The Excel macro builds letter combinations that are between the minimum and maximum length, and then tests those letter combinations using the built-in dictionary that is in Excel.  I had a little bit of difficulty coming up with a way to generate the letter combinations of variable length, so I settled on a custom developed technique – I would simply keep track of the original character positions, manipulate those original character positions, and then output the corresponding characters.  The challenge is then how does one verify that the same character position is not used more than once in a single word? 

 The method that I came up with is as follows, which assumes that we are trying to build four letter words from the supplied 16 letters.  We can start with the seed combination 1,2,3,4.  The idea is to work from left to right, and then back to the left.  Every time to make it to the right, we output a word, when we make it all the way back to the left (just before the number 1 in the above), we are done.  The rules are simple:

  • Increment the number in a position, and if that number does not appear in a position to the left, move one position to the right.
  • When the maximum character number (16 in this example) is exceeded in a position, reset the number to 1, move one position to the left, and increment the value in the new position by 1.
  • In the last position the character number should be incremented as many times as necessary to reach the maximum character number – each time a potential new combination will be generated.

 But there is a problem with this approach – it does not use Oracle Database!

• **Information supplied**:

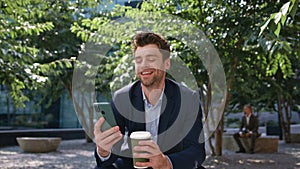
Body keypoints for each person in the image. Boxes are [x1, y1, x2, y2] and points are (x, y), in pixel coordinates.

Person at [93, 32, 206, 169]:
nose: (144, 65)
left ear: (167, 63)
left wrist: (166, 163)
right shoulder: (121, 98)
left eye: (151, 59)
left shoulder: (188, 99)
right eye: (138, 60)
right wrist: (103, 151)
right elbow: (114, 150)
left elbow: (196, 151)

• **Exercises to complete**:
(a) Repeat word for word the part of the Excel macro passage from "The method that" to "position by 1.".
(b) List every bulleted rule in the Excel macro passage.
This material has no connection to the passage about the Excel macro.

• **Outputs by task**:
(a)
The method that I came up with is as follows, which assumes that we are trying to build four letter words from the supplied 16 letters.  We can start with the seed combination 1,2,3,4.  The idea is to work from left to right, and then back to the left.  Every time to make it to the right, we output a word, when we make it all the way back to the left (just before the number 1 in the above), we are done.  The rules are simple:

  • Increment the number in a position, and if that number does not appear in a position to the left, move one position to the right.
  • When the maximum character number (16 in this example) is exceeded in a position, reset the number to 1, move one position to the left, and increment the value in the new position by 1.

(b)
- Increment the number in a position, and if that number does not appear in a position to the left, move one position to the right.
- When the maximum character number (16 in this example) is exceeded in a position, reset the number to 1, move one position to the left, and increment the value in the new position by 1.
- In the last position the character number should be incremented as many times as necessary to reach the maximum character number – each time a potential new combination will be generated.